▶ [Action item]: Could you repeat the records below exactly, leaving the pictures out?
[[ Data for analysis, beginning ]]
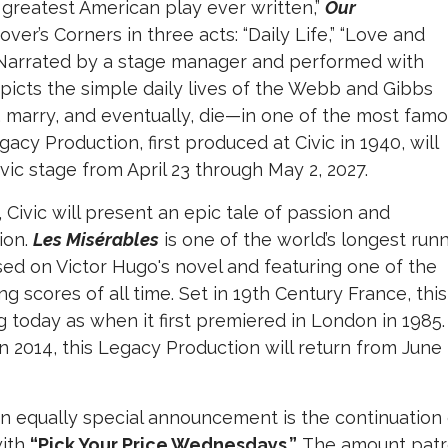
greatest American play ever written,”
Our
er’s Corners in three acts: “Daily Life,” “Love and
” Narrated by a stage manager and performed with
picts the simple daily lives of the Webb and Gibbs
ove, marry, and eventually, die—in one of the most fam
acy Production, first produced at Civic in 1940, will
Civic stage from April 23 through May 2, 2027.
Civic will present an epic tale of passion and
ion.
Les Misérables
is one of the world’s longest run
ed on Victor Hugo's novel and featuring one of the
scores of all time. Set in 19th Century France, this
 today as when it first premiered in London in 1985.
n 2014, this Legacy Production will return from June
, an equally special announcement is the continuation
with
“Pick Your Price Wednesdays.”
The amount patr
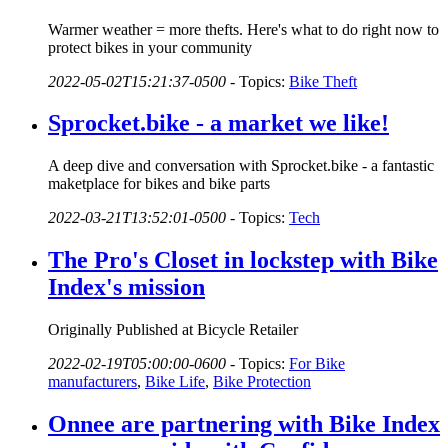
Warmer weather = more thefts. Here's what to do right now to
protect bikes in your community
2022-05-02T15:21:37-0500
-
Topics:
Bike Theft
Sprocket.bike - a market we like!
A deep dive and conversation with Sprocket.bike - a fantastic
maketplace for bikes and bike parts
2022-03-21T13:52:01-0500
-
Topics:
Tech
The Pro's Closet in lockstep with Bike
Index's mission
Originally Published at Bicycle Retailer
2022-02-19T05:00:00-0600
-
Topics:
For Bike
manufacturers
,
Bike Life
,
Bike Protection
Onnee are partnering with Bike Index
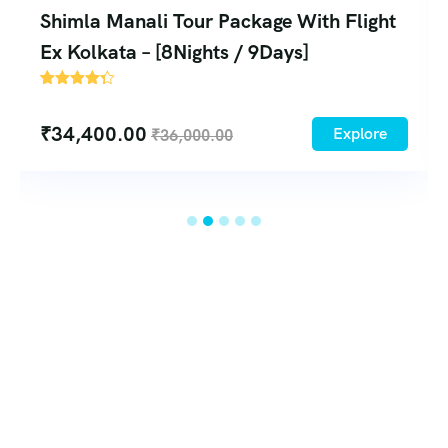
Shimla Manali Tour Package From
Bhopal – [8Nights and 9 Days]
2
₹
18,750.00
Explore
₹
21,730.00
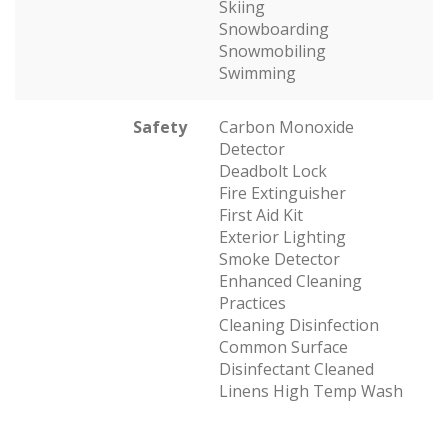
Skiing
Snowboarding
Snowmobiling
Swimming
Safety
Carbon Monoxide
Detector
Deadbolt Lock
Fire Extinguisher
First Aid Kit
Exterior Lighting
Smoke Detector
Enhanced Cleaning
Practices
Cleaning Disinfection
Common Surface
Disinfectant Cleaned
Linens High Temp Wash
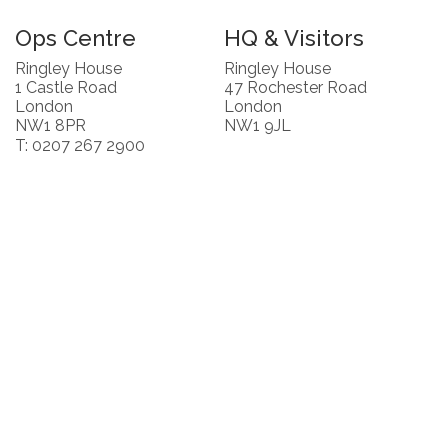
Ops Centre
HQ & Visitors
Ringley House
Ringley House
1 Castle Road
47 Rochester Road
London
London
NW1 8PR
NW1 9JL
T: 0207 267 2900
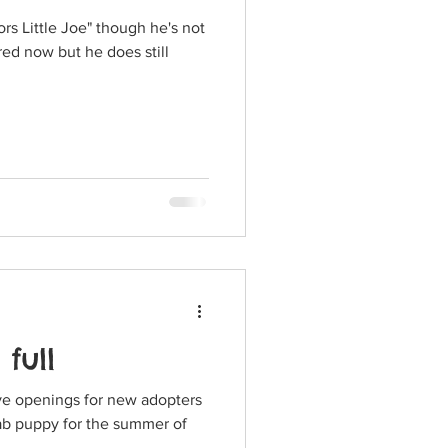
s Little Joe" though he's not
 full
ave openings for new adopters
Lab puppy for the summer of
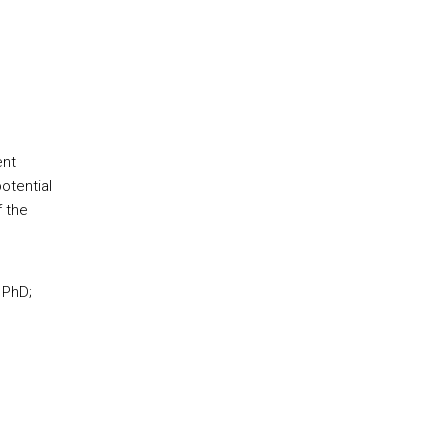
ent
otential
f the
 PhD;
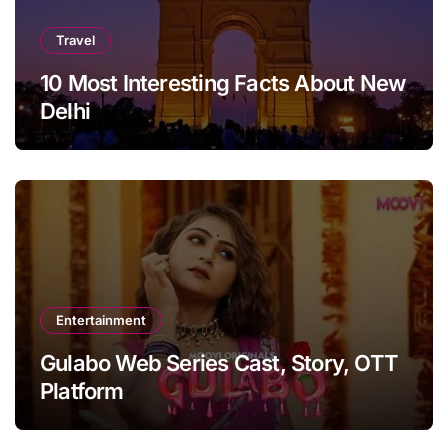
Travel
10 Most Interesting Facts About New
Delhi
Entertainment
Gulabo Web Series Cast, Story, OTT
Platform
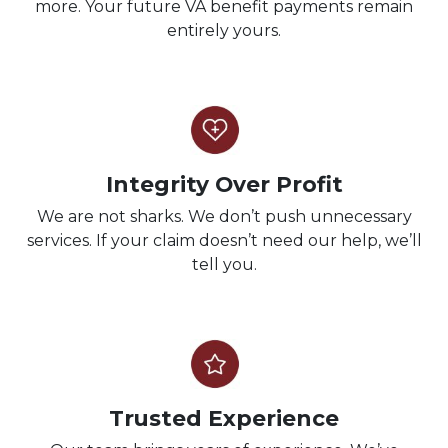
more. Your future VA benefit payments remain
entirely yours.
Integrity Over Profit
We are not sharks. We don’t push unnecessary
services. If your claim doesn’t need our help, we’ll
tell you.
Trusted Experience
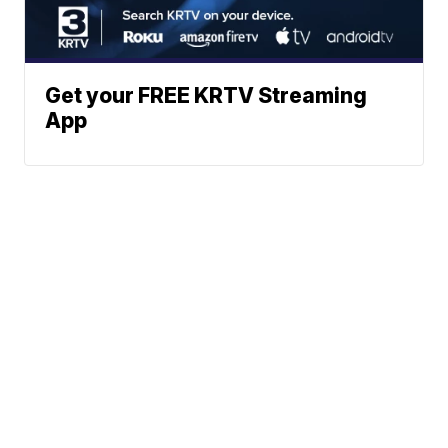
Get your FREE KRTV Streaming
App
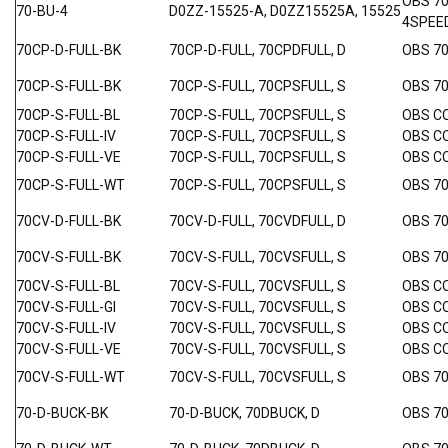
OBS 7
70-BU-4
D0ZZ-15525-A, D0ZZ15525A, 15525
4SPEE
70CP-D-FULL-BK
70CP-D-FULL, 70CPDFULL, D
OBS 7
70CP-S-FULL-BK
70CP-S-FULL, 70CPSFULL, S
OBS 7
70CP-S-FULL-BL
70CP-S-FULL, 70CPSFULL, S
OBS C
70CP-S-FULL-IV
70CP-S-FULL, 70CPSFULL, S
OBS C
70CP-S-FULL-VE
70CP-S-FULL, 70CPSFULL, S
OBS C
70CP-S-FULL-WT
70CP-S-FULL, 70CPSFULL, S
OBS 7
70CV-D-FULL-BK
70CV-D-FULL, 70CVDFULL, D
OBS 7
70CV-S-FULL-BK
70CV-S-FULL, 70CVSFULL, S
OBS 7
70CV-S-FULL-BL
70CV-S-FULL, 70CVSFULL, S
OBS C
70CV-S-FULL-GI
70CV-S-FULL, 70CVSFULL, S
OBS C
70CV-S-FULL-IV
70CV-S-FULL, 70CVSFULL, S
OBS C
70CV-S-FULL-VE
70CV-S-FULL, 70CVSFULL, S
OBS C
70CV-S-FULL-WT
70CV-S-FULL, 70CVSFULL, S
OBS 7
70-D-BUCK-BK
70-D-BUCK, 70DBUCK, D
OBS 7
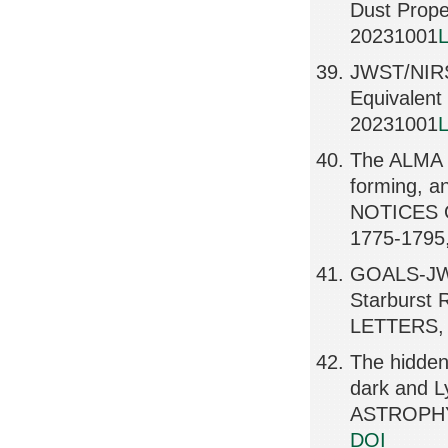
Dust Prope
20231001
L
JWST/NIRSp
Equivalen
20231001
L
The ALMA R
forming, 
NOTICES 
1775-1795
GOALS-JWS
Starburst
LETTERS, 
The hidden 
dark and 
ASTROPHY
DOI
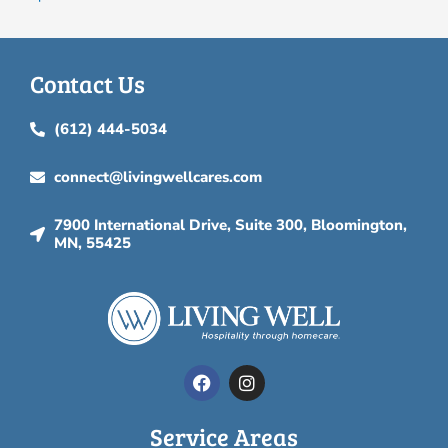
Contact Us
(612) 444-5034
connect@livingwellcares.com
7900 International Drive, Suite 300, Bloomington,
MN, 55425
F
I
a
n
c
s
e
t
Service Areas
b
a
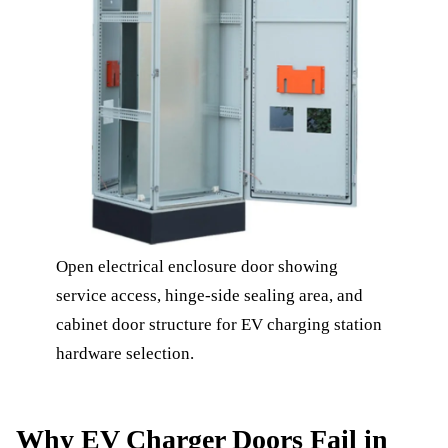
Open electrical enclosure door showing
service access, hinge-side sealing area, and
cabinet door structure for EV charging station
hardware selection.
Why EV Charger Doors Fail in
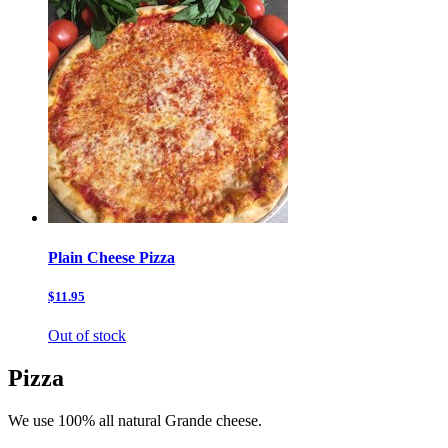
Plain Cheese Pizza
$11.95
Out of stock
Pizza
We use 100% all natural Grande cheese.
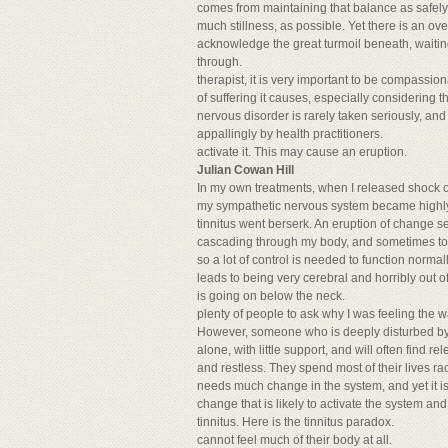
comes from maintaining that balance as safely a
much stillness, as possible. Yet there is an 
acknowledge the great turmoil beneath, waiting
through.
therapist, it is very important to be compassi
of suffering it causes, especially considering t
nervous disorder is rarely taken seriously, and i
appallingly by health practitioners.
activate it. This may cause an eruption.
Julian Cowan Hill
In my own treatments, when I released shock or 
my sympathetic nervous system became highly a
tinnitus went berserk. An eruption of change s
cascading through my body, and sometimes too
so a lot of control is needed to function normal
leads to being very cerebral and horribly out o
is going on below the neck.
plenty of people to ask why I was feeling the w
However, someone who is deeply disturbed by ti
alone, with little support, and will often find 
and restless. They spend most of their lives r
needs much change in the system, and yet it i
change that is likely to activate the system an
tinnitus. Here is the tinnitus paradox.
cannot feel much of their body at all.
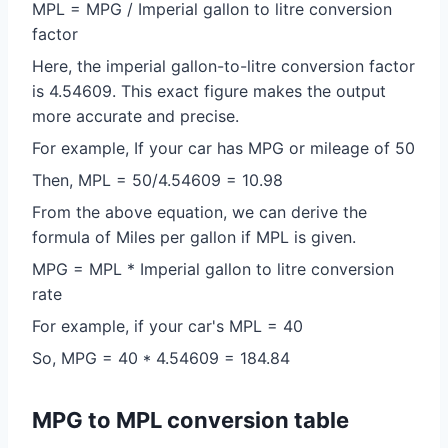
MPL = MPG / Imperial gallon to litre conversion
factor
Here, the imperial gallon-to-litre conversion factor
is 4.54609. This exact figure makes the output
more accurate and precise.
For example, If your car has MPG or mileage of 50
Then, MPL = 50/4.54609 = 10.98
From the above equation, we can derive the
formula of Miles per gallon if MPL is given.
MPG = MPL * Imperial gallon to litre conversion
rate
For example, if your car's MPL = 40
So, MPG = 40 * 4.54609 = 184.84
MPG to MPL conversion table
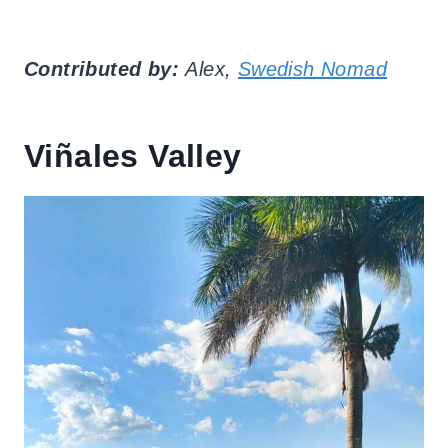
Contributed by:
Alex,
Swedish Nomad
Viñales Valley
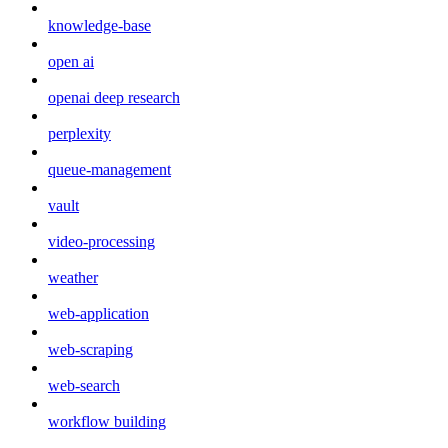
knowledge-base
open ai
openai deep research
perplexity
queue-management
vault
video-processing
weather
web-application
web-scraping
web-search
workflow building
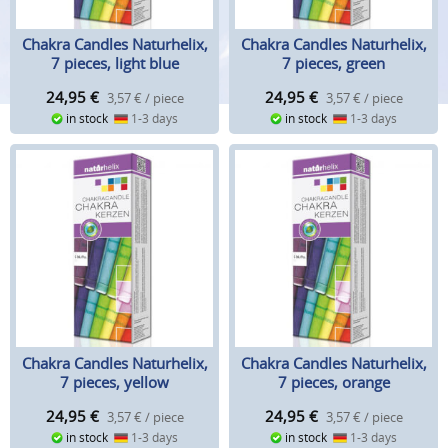
Chakra Candles Naturhelix,
Chakra Candles Naturhelix,
7 pieces, light blue
7 pieces, green
24,95
€
24,95
€
3,57 € / piece
3,57 € / piece
in stock
1-3 days
in stock
1-3 days
Chakra Candles Naturhelix,
Chakra Candles Naturhelix,
7 pieces, yellow
7 pieces, orange
24,95
€
24,95
€
3,57 € / piece
3,57 € / piece
in stock
1-3 days
in stock
1-3 days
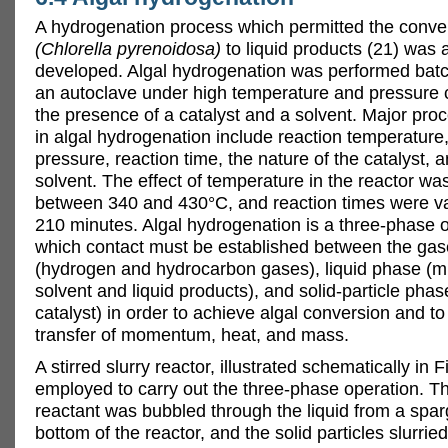
A hydrogenation process which permitted the conver
(Chlorella pyrenoidosa)
to liquid products (21) was 
developed. Algal hydrogenation was performed batc
an autoclave under high temperature and pressure c
the presence of a catalyst and a solvent. Major pro
in algal hydrogenation include reaction temperatur
pressure, reaction time, the nature of the catalyst, 
solvent. The effect of temperature in the reactor wa
between 340 and 430°C, and reaction times were va
210 minutes. Algal hydrogenation is a three-phase o
which contact must be established between the ga
(hydrogen and hydrocarbon gases), liquid phase (mi
solvent and liquid products), and solid-particle pha
catalyst) in order to achieve algal conversion and t
transfer of momentum, heat, and mass.
A stirred slurry reactor, illustrated schematically in 
employed to carry out the three-phase operation. 
reactant was bubbled through the liquid from a spar
bottom of the reactor, and the solid particles slurried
[[ Data for analysis, end ]]
▶ [Solved problem]:
greatest American play ever written,”
Our
er’s Corners in three acts: “Daily Life,” “Love and
” Narrated by a stage manager and performed with
picts the simple daily lives of the Webb and Gibbs
ove, marry, and eventually, die—in one of the most fam
acy Production, first produced at Civic in 1940, will
Civic stage from April 23 through May 2, 2027.
Civic will present an epic tale of passion and
ion.
Les Misérables
is one of the world’s longest run
ed on Victor Hugo's novel and featuring one of the
scores of all time. Set in 19th Century France, this
 today as when it first premiered in London in 1985.
n 2014, this Legacy Production will return from June
, an equally special announcement is the continuation
with
“Pick Your Price Wednesdays.”
The amount patr
Warmer weather = more thefts. Here's what to do right now to
protect bikes in your community
2022-05-02T15:21:37-0500
-
Topics:
Bike Theft
Sprocket.bike - a market we like!
A deep dive and conversation with Sprocket.bike - a fantastic
maketplace for bikes and bike parts
2022-03-21T13:52:01-0500
-
Topics:
Tech
The Pro's Closet in lockstep with Bike
Index's mission
Originally Published at Bicycle Retailer
2022-02-19T05:00:00-0600
-
Topics:
For Bike
manufacturers
,
Bike Life
,
Bike Protection
Onnee are partnering with Bike Index
Shimla Manali Tour Package From
Bhopal – [8Nights and 9 Days]
2
₹
18,750.00
Explore
₹
21,730.00
Skiing
Snowboarding
Snowmobiling
Swimming
Safety
Carbon Monoxide
Detector
Deadbolt Lock
Fire Extinguisher
First Aid Kit
Exterior Lighting
Smoke Detector
Enhanced Cleaning
Practices
Cleaning Disinfection
Common Surface
Disinfectant Cleaned
Linens High Temp Wash
Ops Centre
HQ & Visitors
Ringley House
Ringley House
1 Castle Road
47 Rochester Road
London
London
NW1 8PR
NW1 9JL
T: 0207 267 2900
s Little Joe" though he's not
 full
ave openings for new adopters
Lab puppy for the summer of
ent
otential
f the
 PhD;
Travel
10 Most Interesting Facts About New
Delhi
Entertainment
Gulabo Web Series Cast, Story, OTT
Platform
more. Your future VA benefit payments remain
entirely yours.
Integrity Over Profit
We are not sharks. We don’t push unnecessary
services. If your claim doesn’t need our help, we’ll
tell you.
Trusted Experience
Get your FREE KRTV Streaming
App
OBS 7
70-BU-4
D0ZZ-15525-A, D0ZZ15525A, 15525
4SPEE
70CP-D-FULL-BK
70CP-D-FULL, 70CPDFULL, D
OBS 7
70CP-S-FULL-BK
70CP-S-FULL, 70CPSFULL, S
OBS 7
70CP-S-FULL-BL
70CP-S-FULL, 70CPSFULL, S
OBS C
70CP-S-FULL-IV
70CP-S-FULL, 70CPSFULL, S
OBS C
70CP-S-FULL-VE
70CP-S-FULL, 70CPSFULL, S
OBS C
70CP-S-FULL-WT
70CP-S-FULL, 70CPSFULL, S
OBS 7
70CV-D-FULL-BK
70CV-D-FULL, 70CVDFULL, D
OBS 7
70CV-S-FULL-BK
70CV-S-FULL, 70CVSFULL, S
OBS 7
70CV-S-FULL-BL
70CV-S-FULL, 70CVSFULL, S
OBS C
70CV-S-FULL-GI
70CV-S-FULL, 70CVSFULL, S
OBS C
70CV-S-FULL-IV
70CV-S-FULL, 70CVSFULL, S
OBS C
70CV-S-FULL-VE
70CV-S-FULL, 70CVSFULL, S
OBS C
70CV-S-FULL-WT
70CV-S-FULL, 70CVSFULL, S
OBS 7
70-D-BUCK-BK
70-D-BUCK, 70DBUCK, D
OBS 7
Dust Prope
20231001
L
JWST/NIRSp
Equivalen
20231001
L
The ALMA R
forming, 
NOTICES 
1775-1795
GOALS-JWS
Starburst
LETTERS, 
The hidden 
dark and 
ASTROPHY
DOI
Contact Us
(612) 444-5034
connect@livingwellcares.com
7900 International Drive, Suite 300, Bloomington,
MN, 55425
F
I
a
n
c
s
e
t
Service Areas
b
a
Open electrical enclosure door showing
service access, hinge-side sealing area, and
cabinet door structure for EV charging station
hardware selection.
Why EV Charger Doors Fail in
Plain Cheese Pizza
$11.95
Out of stock
Pizza
We use 100% all natural Grande cheese.
comes from maintaining that balance as safely a
much stillness, as possible. Yet there is an 
acknowledge the great turmoil beneath, waiting
through.
therapist, it is very important to be compassi
of suffering it causes, especially considering t
nervous disorder is rarely taken seriously, and i
appallingly by health practitioners.
activate it. This may cause an eruption.
Julian Cowan Hill
In my own treatments, when I released shock or 
my sympathetic nervous system became highly a
tinnitus went berserk. An eruption of change s
cascading through my body, and sometimes too
so a lot of control is needed to function normal
leads to being very cerebral and horribly out o
is going on below the neck.
plenty of people to ask why I was feeling the w
However, someone who is deeply disturbed by ti
alone, with little support, and will often find 
and restless. They spend most of their lives r
needs much change in the system, and yet it i
change that is likely to activate the system an
tinnitus. Here is the tinnitus paradox.
cannot feel much of their body at all.
MPL = MPG / Imperial gallon to litre conversion
factor
Here, the imperial gallon-to-litre conversion factor
is 4.54609. This exact figure makes the output
more accurate and precise.
For example, If your car has MPG or mileage of 50
Then, MPL = 50/4.54609 = 10.98
From the above equation, we can derive the
formula of Miles per gallon if MPL is given.
MPG = MPL * Imperial gallon to litre conversion
rate
For example, if your car's MPL = 40
So, MPG = 40 * 4.54609 = 184.84
MPG to MPL conversion table
Contributed by:
Alex,
Swedish Nomad
Viñales Valley
knowledge-base
open ai
openai deep research
perplexity
queue-management
vault
video-processing
weather
web-application
web-scraping
web-search
workflow building
Chakra Candles Naturhelix,
Chakra Candles Naturhelix,
7 pieces, light blue
7 pieces, green
24,95
€
24,95
€
3,57 € / piece
3,57 € / piece
in stock
1-3 days
in stock
1-3 days
Chakra Candles Naturhelix,
Chakra Candles Naturhelix,
7 pieces, yellow
7 pieces, orange
24,95
€
24,95
€
3,57 € / piece
3,57 € / piece
in stock
1-3 days
in stock
1-3 days
A hydrogenation process which permitted the conver
(Chlorella pyrenoidosa)
to liquid products (21) was 
developed. Algal hydrogenation was performed batc
an autoclave under high temperature and pressure c
the presence of a catalyst and a solvent. Major pro
in algal hydrogenation include reaction temperatur
pressure, reaction time, the nature of the catalyst, 
solvent. The effect of temperature in the reactor wa
between 340 and 430°C, and reaction times were va
210 minutes. Algal hydrogenation is a three-phase o
which contact must be established between the ga
(hydrogen and hydrocarbon gases), liquid phase (mi
solvent and liquid products), and solid-particle pha
catalyst) in order to achieve algal conversion and t
transfer of momentum, heat, and mass.
A stirred slurry reactor, illustrated schematically in 
employed to carry out the three-phase operation. 
reactant was bubbled through the liquid from a spar
bottom of the reactor, and the solid particles slurried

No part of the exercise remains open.